Fullilove noted that there is only one CDC-funded HIV prevention program targeting Black gay and bisexual men “because there hasn’t literally been enough money to help us roll out a variety of different prevention approaches. There hasn’t been enough money to research and evaluate their effectiveness.”
Wilson cited Rep. Nancy Pelosi’s interpretation of the recent election results as a call for a new direction. He said, “It is important that we look at AIDS as part of that new direction.”
“Congress has failed to do the hard work of reforming the 16-year-old [Ryan White] CARE Act (RWCA) to keep up with the ever-changing epidemic…It would be immoral if we test large numbers of people and do not have the capacity to find treatment for them.”
Ryan White update
The future of the RWCA in the “lame duck” session of Congress, which continues on December 4, does not look promising. The House passed a reauthorization bill in October but a handful of Senators, led by Hillary Clinton, blocked passage in that chamber because their states would lose money with the changes in how funding is divvied out.
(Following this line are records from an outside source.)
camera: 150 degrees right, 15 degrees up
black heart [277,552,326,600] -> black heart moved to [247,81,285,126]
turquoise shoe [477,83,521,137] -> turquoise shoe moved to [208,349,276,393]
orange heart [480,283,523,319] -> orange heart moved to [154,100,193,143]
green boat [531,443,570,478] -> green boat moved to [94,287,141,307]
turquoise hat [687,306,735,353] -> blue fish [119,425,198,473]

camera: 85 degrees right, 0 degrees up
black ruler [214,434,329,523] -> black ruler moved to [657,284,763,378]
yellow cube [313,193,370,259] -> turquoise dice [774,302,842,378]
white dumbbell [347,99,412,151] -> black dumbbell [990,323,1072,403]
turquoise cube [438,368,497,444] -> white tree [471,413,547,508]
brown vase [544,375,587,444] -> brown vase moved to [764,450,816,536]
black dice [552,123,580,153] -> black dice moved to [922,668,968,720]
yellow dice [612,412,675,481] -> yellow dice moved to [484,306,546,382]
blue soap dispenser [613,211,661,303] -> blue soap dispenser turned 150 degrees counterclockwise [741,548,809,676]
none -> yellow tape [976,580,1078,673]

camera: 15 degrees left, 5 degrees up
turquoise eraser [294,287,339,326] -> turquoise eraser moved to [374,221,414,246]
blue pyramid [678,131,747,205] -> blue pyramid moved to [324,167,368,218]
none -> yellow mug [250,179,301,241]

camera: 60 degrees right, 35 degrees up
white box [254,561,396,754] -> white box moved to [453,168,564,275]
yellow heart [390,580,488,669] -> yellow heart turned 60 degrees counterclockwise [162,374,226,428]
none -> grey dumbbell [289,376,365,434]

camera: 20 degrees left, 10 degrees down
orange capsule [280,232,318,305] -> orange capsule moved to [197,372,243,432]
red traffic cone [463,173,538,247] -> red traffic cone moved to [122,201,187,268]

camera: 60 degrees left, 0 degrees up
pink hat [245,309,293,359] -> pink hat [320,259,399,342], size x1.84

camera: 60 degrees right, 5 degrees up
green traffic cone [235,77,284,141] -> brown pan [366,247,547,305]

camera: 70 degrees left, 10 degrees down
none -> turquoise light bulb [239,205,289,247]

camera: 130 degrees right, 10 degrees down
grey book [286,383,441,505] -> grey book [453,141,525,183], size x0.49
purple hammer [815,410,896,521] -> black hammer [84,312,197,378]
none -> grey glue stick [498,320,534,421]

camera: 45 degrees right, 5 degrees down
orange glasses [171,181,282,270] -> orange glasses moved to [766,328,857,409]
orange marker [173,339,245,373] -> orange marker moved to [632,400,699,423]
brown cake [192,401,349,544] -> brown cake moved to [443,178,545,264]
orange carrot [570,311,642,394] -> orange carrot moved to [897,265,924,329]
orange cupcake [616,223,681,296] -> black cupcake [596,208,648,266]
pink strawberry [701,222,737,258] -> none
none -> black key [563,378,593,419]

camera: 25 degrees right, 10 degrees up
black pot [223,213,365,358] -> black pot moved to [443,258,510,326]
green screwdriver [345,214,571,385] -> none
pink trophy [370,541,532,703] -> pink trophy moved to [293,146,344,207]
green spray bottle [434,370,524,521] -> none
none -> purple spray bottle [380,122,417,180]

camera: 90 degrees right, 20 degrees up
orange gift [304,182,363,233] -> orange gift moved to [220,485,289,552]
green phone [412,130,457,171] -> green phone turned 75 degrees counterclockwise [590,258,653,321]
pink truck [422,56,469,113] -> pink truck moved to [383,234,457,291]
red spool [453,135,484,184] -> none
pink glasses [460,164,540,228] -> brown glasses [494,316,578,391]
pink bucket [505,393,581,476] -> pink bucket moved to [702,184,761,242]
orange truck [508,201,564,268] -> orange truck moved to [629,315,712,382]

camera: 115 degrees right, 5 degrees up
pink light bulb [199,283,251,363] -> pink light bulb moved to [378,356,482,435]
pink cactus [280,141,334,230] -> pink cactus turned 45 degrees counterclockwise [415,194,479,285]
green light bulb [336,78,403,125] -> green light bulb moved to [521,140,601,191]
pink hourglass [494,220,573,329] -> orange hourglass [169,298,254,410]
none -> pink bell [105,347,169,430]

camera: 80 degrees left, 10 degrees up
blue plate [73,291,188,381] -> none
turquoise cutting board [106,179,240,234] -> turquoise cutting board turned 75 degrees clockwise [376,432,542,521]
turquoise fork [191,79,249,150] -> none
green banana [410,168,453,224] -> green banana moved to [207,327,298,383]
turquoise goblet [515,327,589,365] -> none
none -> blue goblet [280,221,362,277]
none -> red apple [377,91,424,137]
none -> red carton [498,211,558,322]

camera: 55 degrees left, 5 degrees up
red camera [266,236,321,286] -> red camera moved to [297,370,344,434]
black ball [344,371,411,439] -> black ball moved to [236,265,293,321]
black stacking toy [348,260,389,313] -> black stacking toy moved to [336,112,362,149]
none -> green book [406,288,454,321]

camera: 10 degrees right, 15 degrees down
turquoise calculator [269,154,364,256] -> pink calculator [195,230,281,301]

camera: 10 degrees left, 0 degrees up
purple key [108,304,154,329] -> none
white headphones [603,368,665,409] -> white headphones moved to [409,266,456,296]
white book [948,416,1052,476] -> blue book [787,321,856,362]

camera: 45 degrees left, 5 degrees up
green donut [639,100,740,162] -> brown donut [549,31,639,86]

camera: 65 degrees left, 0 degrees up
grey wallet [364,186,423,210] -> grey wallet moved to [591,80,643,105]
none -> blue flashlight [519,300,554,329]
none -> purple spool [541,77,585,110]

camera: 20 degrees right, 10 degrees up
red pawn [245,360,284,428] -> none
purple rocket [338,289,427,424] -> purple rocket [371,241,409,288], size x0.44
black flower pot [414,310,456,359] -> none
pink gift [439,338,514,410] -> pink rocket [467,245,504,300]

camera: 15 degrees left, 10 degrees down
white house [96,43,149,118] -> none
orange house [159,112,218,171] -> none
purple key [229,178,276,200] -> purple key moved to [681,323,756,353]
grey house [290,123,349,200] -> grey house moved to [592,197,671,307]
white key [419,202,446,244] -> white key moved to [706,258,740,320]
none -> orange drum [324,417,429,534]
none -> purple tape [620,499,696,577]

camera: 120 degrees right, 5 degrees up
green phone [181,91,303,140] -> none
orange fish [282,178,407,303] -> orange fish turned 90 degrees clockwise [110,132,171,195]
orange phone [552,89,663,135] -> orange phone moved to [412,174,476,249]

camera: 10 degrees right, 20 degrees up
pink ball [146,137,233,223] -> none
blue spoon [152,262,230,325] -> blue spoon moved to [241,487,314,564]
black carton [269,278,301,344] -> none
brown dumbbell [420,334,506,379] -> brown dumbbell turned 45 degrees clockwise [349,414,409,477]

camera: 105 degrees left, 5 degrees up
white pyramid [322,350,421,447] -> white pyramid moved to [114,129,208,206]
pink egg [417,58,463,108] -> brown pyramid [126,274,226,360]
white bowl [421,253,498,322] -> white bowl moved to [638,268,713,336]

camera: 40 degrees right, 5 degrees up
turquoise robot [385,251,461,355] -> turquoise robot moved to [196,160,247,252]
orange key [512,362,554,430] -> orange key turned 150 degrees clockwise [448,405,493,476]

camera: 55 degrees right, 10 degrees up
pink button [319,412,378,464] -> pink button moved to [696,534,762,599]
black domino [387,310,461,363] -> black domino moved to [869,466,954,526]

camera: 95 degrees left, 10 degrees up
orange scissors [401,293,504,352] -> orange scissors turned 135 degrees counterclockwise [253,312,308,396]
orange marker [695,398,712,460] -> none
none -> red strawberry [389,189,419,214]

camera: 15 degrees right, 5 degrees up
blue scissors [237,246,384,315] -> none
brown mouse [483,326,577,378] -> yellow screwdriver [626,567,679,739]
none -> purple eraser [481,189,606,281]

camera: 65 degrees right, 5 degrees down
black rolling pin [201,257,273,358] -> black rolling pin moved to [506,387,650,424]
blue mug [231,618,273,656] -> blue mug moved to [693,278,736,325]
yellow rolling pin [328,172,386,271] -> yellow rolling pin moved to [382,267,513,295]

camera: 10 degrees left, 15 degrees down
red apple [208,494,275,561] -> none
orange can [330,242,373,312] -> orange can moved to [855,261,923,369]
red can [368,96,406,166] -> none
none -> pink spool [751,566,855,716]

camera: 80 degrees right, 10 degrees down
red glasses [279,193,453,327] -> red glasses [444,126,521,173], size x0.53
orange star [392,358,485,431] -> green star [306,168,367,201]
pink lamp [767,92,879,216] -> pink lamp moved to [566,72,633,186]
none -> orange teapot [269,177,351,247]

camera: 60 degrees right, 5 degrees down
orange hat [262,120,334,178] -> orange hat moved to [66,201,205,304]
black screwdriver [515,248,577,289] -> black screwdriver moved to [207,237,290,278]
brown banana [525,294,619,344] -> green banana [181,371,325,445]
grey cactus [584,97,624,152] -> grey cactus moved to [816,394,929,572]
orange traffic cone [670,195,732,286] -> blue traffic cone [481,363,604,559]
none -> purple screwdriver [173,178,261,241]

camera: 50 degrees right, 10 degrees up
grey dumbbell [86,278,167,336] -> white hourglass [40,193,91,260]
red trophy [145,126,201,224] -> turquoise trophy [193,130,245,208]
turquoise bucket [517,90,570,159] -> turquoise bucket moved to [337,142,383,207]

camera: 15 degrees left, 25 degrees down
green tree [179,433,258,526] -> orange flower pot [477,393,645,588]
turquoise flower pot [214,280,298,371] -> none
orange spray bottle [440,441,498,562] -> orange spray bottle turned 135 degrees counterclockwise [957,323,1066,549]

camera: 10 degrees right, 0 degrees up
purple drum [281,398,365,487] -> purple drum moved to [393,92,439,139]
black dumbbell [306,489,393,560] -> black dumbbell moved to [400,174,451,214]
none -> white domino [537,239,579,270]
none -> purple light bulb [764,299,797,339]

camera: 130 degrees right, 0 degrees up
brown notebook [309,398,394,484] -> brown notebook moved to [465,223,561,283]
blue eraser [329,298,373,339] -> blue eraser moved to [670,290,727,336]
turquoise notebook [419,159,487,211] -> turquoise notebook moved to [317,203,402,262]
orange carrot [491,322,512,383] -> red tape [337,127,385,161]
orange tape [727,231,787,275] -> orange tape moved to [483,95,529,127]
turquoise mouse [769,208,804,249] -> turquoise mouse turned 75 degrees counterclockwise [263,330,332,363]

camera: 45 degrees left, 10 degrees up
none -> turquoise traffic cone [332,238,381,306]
The issues largely could be resolved by adding more money.
A group of conservative Republican legislators in both chambers is adamant that they not increase spending on the remaining appropriations bills for the fiscal year that began October 1. In addition to being philosophically opposed to increased spending, they want to leave that onus on the incoming Democratic majority.
AIDS Project Los Angeles (APLA) has backed off of earlier support for the current reauthorization bill, calling it “fatally flawed because of insufficient funding and ill-conceived political compromises. The result is an overly complicated revision of an already complicated Act,” it said in a post-election briefing paper.
“APLA believes that changes in congressional and committee leadership, a result of midterm elections, may help salvage the problematic House bill.”
While that may be the case in the House, it ignores the fact that Ted Kennedy, the incoming chair of the Senate health committee, has played a leading role in shaping the current measure, and he has not indicated any desire to make substantial changes.
Bill Arnold lobbies for funding for the AIDS Drug Assistance Program (ADAP). He cautions, “The disruptions and destabilization of a failure to pass [Ryan White] are a major potential problem.”
However, he confesses, “It would likely take a joint congressional leadership public bipartisan effort, probably with active public support from President Bush,” to pull off reauthorization with adequate new funding in this lame duck session. Still, hope springs eternal. and there is the glimmer of a possible “last minute” congressional deal that could get changed legislation through both houses and to the President before Christmas.